View Fred Hargis's profile

Fred Hargis

4757 posts in 2330 days


#2 posted 12-27-2016 07:11 PM

Most any straight bit will do. If you cut the work piece down close to the final size, a 2 flute bit will do nicely. If you don’t trim the work piece, you might need a bit that will “plunge” cut. I’m a little puzzled by the comment about your bandsaw…I’ve cut some fairly large circles on a not-so-large bandsaw using a circle jig.

-- Our village hasn't lost it's idiot, he was elected to congress.

View jerryminer's profile

jerryminer

805 posts in 1278 days


#3 posted 12-27-2016 07:15 PM

Any straight bit will work, but as mentioned, a spiral bit will cut cleaner.

I like to take an off-cut to make a sanding block of the right radius.
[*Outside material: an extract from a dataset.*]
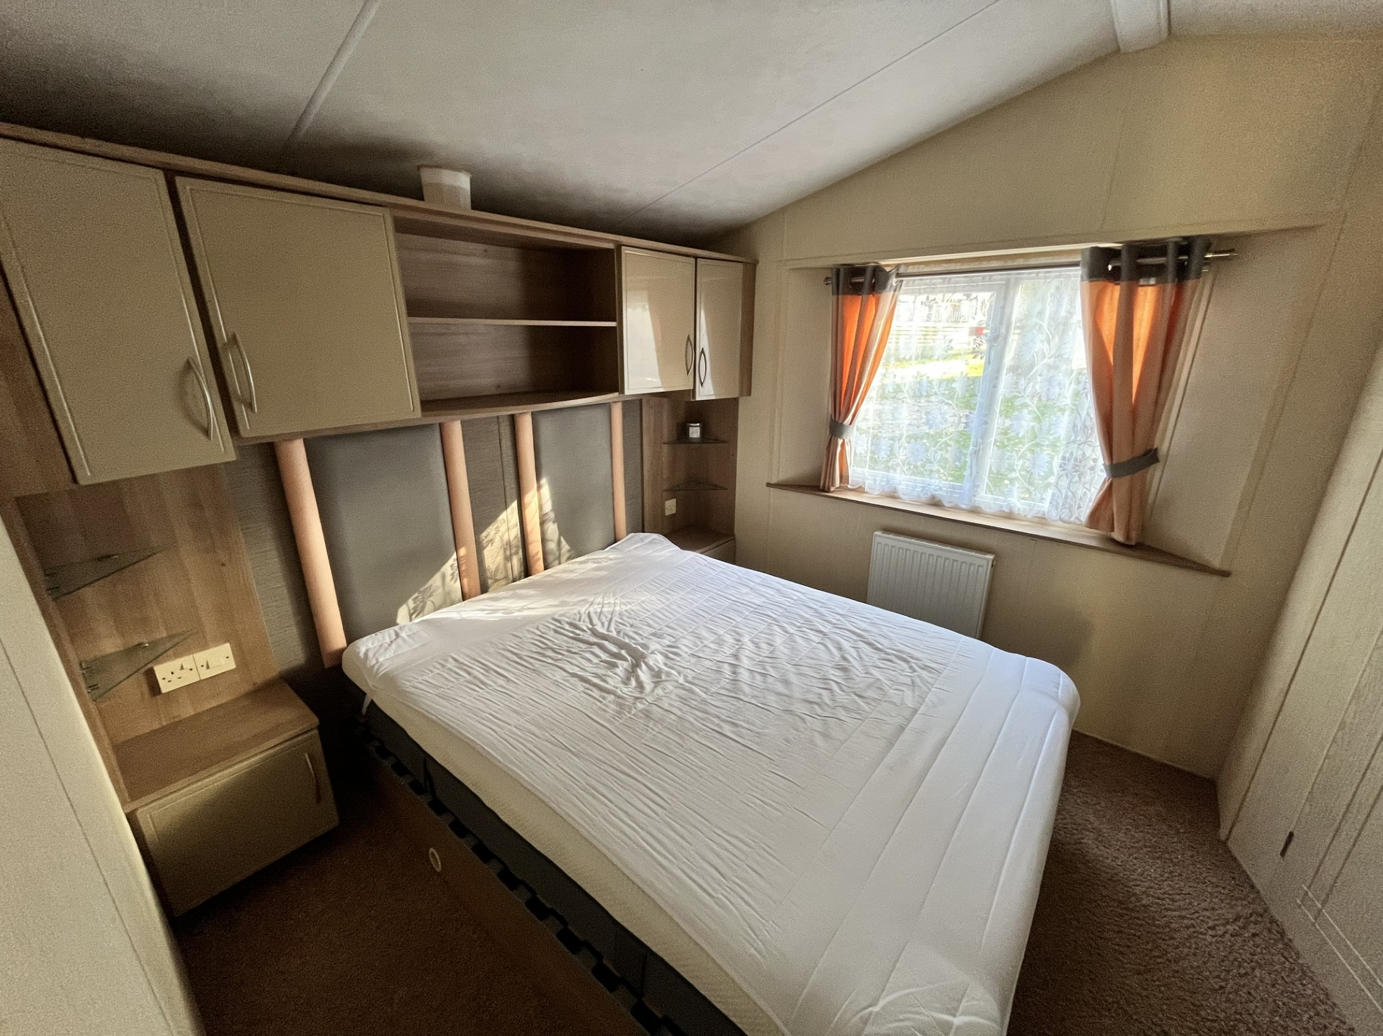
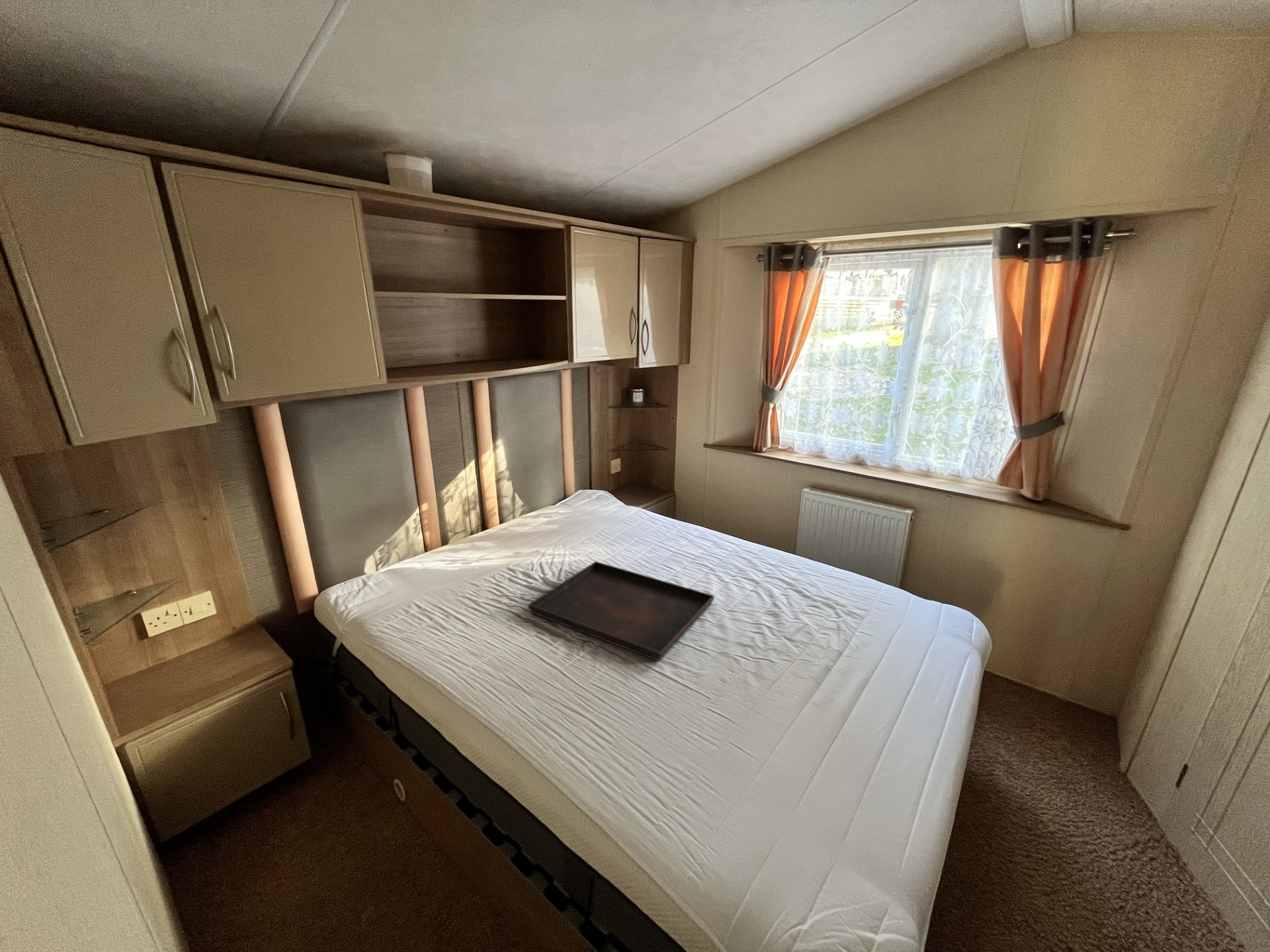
+ serving tray [527,561,715,662]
Fill in the waste area with a piece of cork of appropriate thickness. No flat spots created by sanding that way.

-- Jerry, making sawdust professionally since 1976

View OSB's profile

OSB

147 posts in 362 days


#4 posted 12-27-2016 07:51 PM

I am going to steal that sanding idea.

View jmartel's profile

jmartel

7527 posts in 1987 days


#5 posted 12-27-2016 08:27 PM

Go with a 1/2” spiral bit. Either up or down cut works. Just make sure to orient the face side away from the direction of spiral. If you have an up spiral bit, put the show side down. If you have a down spiral bit, put the show side up.

If you want to cut a circle but not leave a mark in the center from the center pin, use a scrap of wood/plywood and secure it with double stick tape. Put another scrap of the same thickness under the router base, leaving the bit exposed below it. Then pivot it around the scrap in the center.

-- The quality of one's woodworking is directly related to the amount of flannel worn.

View JAAune's profile

JAAune

1769 posts in 2153 days


#6 posted 12-27-2016 11:35 PM

Be careful with the downcutters in a handheld router. They want to climb up and out of the cut. Upcut bits pull the router against the workpiece.